Since [tex]M[/tex] is closed, you can use the divergence theorem: The flux of [tex]\vec E(x,y,z)[/tex] across [tex]M[/tex] is
[tex]\displaystyle\iint_{\partial M}\vec E\cdot\mathrm d\vec S=\iiint_M(\nabla\cdot\vec E)\,\mathrm dV=54\iiint_M\mathrm dV[/tex]
which is 54 times the volume of the hemisphere centered at (0, 0, 0) with radius 1, [tex]\boxed{36\pi}[/tex].
Judging by the question content, you're supposed to find this value by computing the the integral of [tex]\vec E[/tex] across [tex]M_1[/tex] and [tex]M_2[/tex].
Parameterize the hemisphere by
[tex]\vec r(u,v)=(\cos u\sin v,\sin u\sin v,\cos v)[/tex]
with [tex]0\le u\le2\pi[/tex] and [tex]0\le v\le\frac\pi2[/tex]. Take the normal vector to [tex]M_1[/tex] to be
[tex]\dfrac{\partial\vec r}{\partial v}\times\dfrac{\partial\vec r}{\partial u}=(\cos u\sin^2v,\sin u\sin^2v,\sin v\cos v)[/tex]
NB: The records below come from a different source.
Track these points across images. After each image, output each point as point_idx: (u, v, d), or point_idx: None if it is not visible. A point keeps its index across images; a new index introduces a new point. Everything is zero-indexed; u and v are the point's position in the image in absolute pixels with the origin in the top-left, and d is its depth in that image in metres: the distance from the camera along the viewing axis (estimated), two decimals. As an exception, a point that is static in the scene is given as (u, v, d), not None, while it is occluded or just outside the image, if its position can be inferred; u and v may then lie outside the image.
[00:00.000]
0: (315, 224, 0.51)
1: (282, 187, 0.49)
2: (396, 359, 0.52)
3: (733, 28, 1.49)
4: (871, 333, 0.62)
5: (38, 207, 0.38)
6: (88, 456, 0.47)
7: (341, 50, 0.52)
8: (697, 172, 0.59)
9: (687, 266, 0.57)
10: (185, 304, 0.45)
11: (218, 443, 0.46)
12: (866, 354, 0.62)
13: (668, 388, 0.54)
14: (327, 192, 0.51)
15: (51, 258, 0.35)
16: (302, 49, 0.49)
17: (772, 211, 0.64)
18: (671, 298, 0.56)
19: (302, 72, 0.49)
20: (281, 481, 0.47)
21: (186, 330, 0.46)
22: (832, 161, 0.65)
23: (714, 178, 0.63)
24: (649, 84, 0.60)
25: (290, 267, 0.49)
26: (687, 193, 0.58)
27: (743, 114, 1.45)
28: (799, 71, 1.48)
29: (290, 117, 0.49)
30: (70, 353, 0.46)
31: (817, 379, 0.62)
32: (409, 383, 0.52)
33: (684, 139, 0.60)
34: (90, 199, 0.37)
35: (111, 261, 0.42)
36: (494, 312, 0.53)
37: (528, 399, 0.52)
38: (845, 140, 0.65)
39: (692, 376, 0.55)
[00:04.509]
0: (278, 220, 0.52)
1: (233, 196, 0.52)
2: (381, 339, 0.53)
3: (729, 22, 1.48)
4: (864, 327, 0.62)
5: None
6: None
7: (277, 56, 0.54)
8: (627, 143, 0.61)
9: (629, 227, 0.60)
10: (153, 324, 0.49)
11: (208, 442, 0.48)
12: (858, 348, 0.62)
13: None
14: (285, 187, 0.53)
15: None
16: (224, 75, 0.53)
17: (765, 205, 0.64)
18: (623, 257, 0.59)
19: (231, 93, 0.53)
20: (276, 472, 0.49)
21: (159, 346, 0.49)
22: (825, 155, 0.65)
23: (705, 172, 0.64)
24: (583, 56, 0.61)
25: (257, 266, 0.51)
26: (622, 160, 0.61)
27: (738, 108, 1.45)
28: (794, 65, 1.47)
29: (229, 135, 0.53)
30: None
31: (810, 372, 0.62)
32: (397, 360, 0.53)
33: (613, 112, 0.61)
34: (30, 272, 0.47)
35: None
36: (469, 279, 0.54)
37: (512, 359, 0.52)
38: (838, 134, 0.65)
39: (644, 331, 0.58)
The flux of [tex]\vec E[/tex] across [tex]M_1[/tex] is
[tex]\displaystyle\iint_{M_1}\vec E\cdot\mathrm d\vec S=18\int_0^{\pi/2}\int_0^{2\pi}(\cos u\sin v,\sin u\sin v,\cos v)\cdot\left(\dfrac{\partial\vec r}{\partial v}\times\dfrac{\partial\vec r}{\partial u}\right)\,\mathrm du\,\mathrm dv[/tex]
[tex]=\displaystyle18\int_0^{\pi/2}\int_0^{2\pi}\sin v\,\mathrm du\,\mathrm dv=36\pi[/tex]
Parameterize the disk by
[tex]\vec s(u,v)=(u\cos v,u\sin v,0)[/tex]
with [tex]0\le u\le1[/tex] and [tex]0\le v\le2\pi[/tex]. Take the normal to [tex]M_2[/tex] to be
[tex]\dfrac{\partial\vec s}{\partial v}\times\dfrac{\partial\vec u}{\partial v}=(0,0,-u)[/tex]
Then the flux across [tex]M_2[/tex] is
[tex]\displaystyle\iint_{M_2}\vec E\cdot\mathrm d\vec S=18\int_0^{2\pi}\int_0^1(u\cos v,u\sin v,0)\cdot\left(\frac{\partial\vec s}{\partial v}\times\frac{\partial\vec s}{\partial u}\right)\,\mathrm du\,\mathrm dv=0[/tex]
Then the total flux across [tex]M[/tex] is [tex]36\pi[/tex], as expected.